Disappointment and suppressed rage hang over The Audition like a gelid fog. Director Ina Weisse has crafted a refined film showcasing a standout performance by Nina Hoss, but a work this bleak can be hard going. We move through the film cautiously, as though stumbling in the dark.
Anna (Hoss) is a teacher at a Berlin conservatory. When an awkward teenager, Alexander (Ilja Monti), underperforms in a tryout for a place at the school, Anna impulsively decides to take him on as a student in preparation for a major competition. Anna’s own emotional needs and frustrated creativity underpin this ostensibly generous gesture. The film gives us a wordless sense of the teacher’s latent frustration early on with recurring shots of her restless figure bobbing in and out of trams, doorways, her bourgeois home, and the classroom, seemingly caught in a cycle of busy futility. A set piece in a restaurant where Anna frantically changes her mind about where to sit, what to drink, and her entrée choice, to the silent bemusement of her husband, Philippe (Simon Abkarian), offers further clues to an agitated state. Audition’s story line will only ratchet up the distress from there.
Anna’s preoccupation with her student’s performance quickly turns into an obsession, stirring up resentment from Philippe and jealousy from her young son, Jonas (Serafin Mishiev). To add to the percolating anxiety, Anna is having an affair with a fellow musician, a betrayal of which her husband seems balefully aware. When this liaison leads to an ill-advised foray onto the concert stage for Anna, we catch a glimpse of the inner conflict that motivates her so strongly to push Alexander to greatness. Problem is, the student may not be up to it. A painful scene where Anna violates the boy’s physical space adds an element of shock to a scenario where tensions have only lurked beneath the surface.

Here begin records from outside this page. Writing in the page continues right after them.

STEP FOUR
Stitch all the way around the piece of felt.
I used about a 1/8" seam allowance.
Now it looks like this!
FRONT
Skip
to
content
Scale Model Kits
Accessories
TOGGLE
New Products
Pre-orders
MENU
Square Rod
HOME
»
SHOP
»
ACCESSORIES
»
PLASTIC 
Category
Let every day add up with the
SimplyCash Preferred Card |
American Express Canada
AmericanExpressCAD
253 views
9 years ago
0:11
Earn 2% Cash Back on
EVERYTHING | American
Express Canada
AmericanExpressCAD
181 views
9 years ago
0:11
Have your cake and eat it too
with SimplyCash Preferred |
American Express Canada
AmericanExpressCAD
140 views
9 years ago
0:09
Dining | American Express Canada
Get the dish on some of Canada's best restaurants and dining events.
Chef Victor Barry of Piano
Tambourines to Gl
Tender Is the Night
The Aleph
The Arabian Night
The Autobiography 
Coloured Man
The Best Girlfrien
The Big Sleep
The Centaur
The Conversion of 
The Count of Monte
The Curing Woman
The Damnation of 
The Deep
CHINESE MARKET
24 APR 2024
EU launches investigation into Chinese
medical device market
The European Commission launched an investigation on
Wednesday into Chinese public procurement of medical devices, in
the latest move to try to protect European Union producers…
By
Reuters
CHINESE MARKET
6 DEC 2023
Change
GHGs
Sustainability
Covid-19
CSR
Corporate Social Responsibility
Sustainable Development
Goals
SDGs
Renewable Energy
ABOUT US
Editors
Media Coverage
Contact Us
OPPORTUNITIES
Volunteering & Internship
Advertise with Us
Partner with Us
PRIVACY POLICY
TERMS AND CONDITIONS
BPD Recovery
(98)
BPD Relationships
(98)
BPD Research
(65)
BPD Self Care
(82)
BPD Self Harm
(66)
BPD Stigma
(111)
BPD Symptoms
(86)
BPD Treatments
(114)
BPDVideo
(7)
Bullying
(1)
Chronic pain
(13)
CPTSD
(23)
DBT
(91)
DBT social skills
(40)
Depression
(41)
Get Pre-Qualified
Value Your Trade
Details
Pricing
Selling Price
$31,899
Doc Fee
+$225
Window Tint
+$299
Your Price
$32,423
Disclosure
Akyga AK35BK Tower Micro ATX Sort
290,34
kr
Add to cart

Stifled in her marriage, thwarted in her career, stymied as a mother, and not even thrilled by any extramarital canoodling, Anna could be a Bergmanesque heroine. But her angst is too obviously rooted in her pride and circumstances to make her mental state more potentially intriguing. Hoss approaches Anna with nuanced intelligence, but one gets the sense that this often bold and physical actress may feel constrained by a character living very much in her own head.
The Audition ends with a harsh, tragic coda that may surprise some. Others will not be confounded, given the grimness that has ground on up to this point. An emotional lie, smoothly and opportunistically skated over, leaves an even greater sense of discomfort. It feels just right for a film haunted by secrets.